| Aim of the task |
Rewrite the rows below from the line containing "What is the spread" down to the line containing "Between 9-Thu and", with "biggest" changed to "largest" and everything else kept the same. Leave the picture out of your answer.

| Information provided |
..........
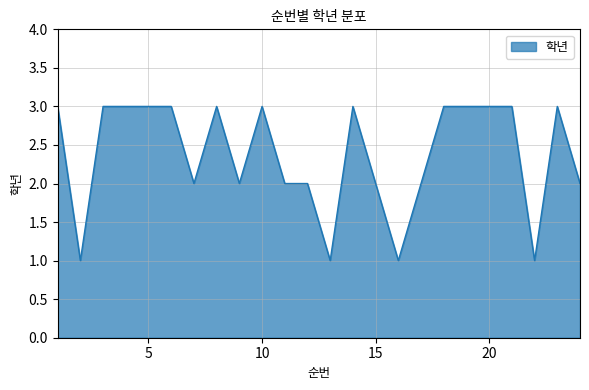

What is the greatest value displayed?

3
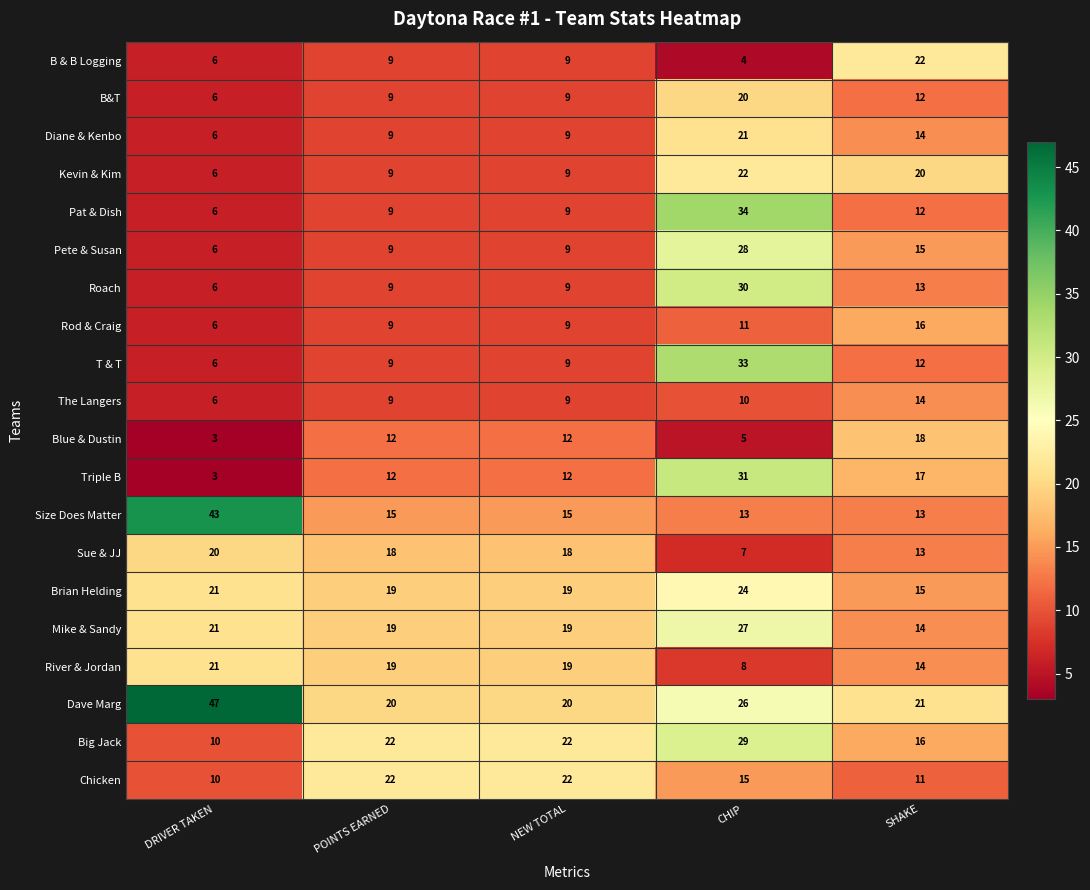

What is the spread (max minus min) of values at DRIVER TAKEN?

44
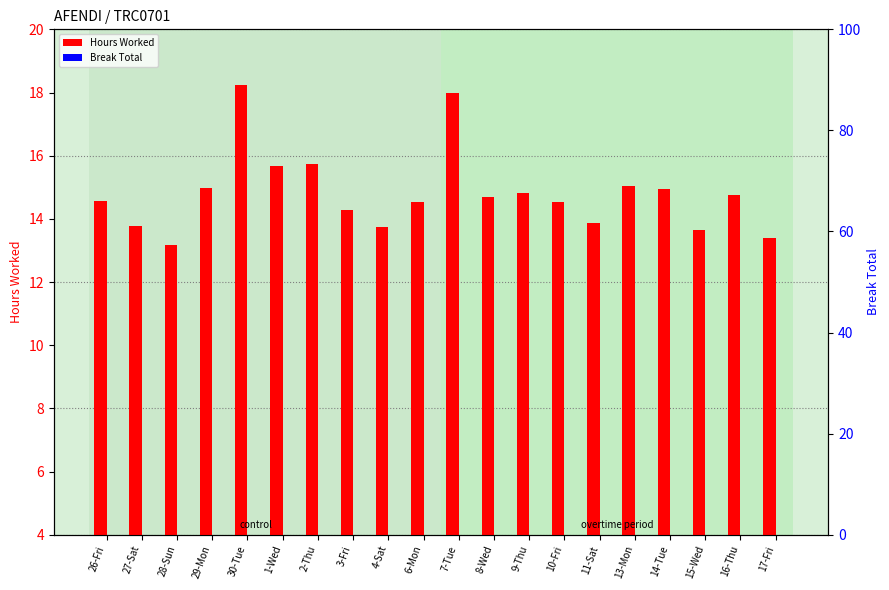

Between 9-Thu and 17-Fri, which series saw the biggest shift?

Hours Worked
..........
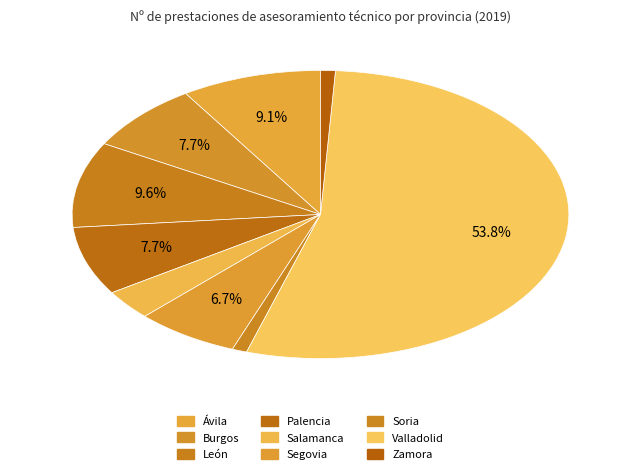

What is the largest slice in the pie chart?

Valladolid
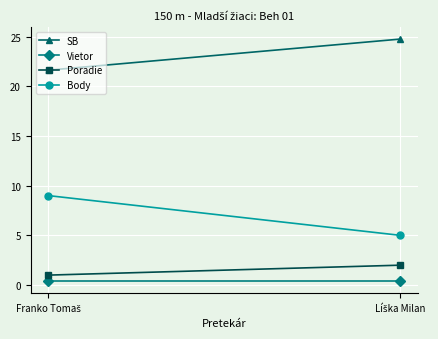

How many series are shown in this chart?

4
..........
| Problem solution |
What is the spread (max minus min) of values at DRIVER TAKEN?

44

Between 9-Thu and 17-Fri, which series saw the largest shift?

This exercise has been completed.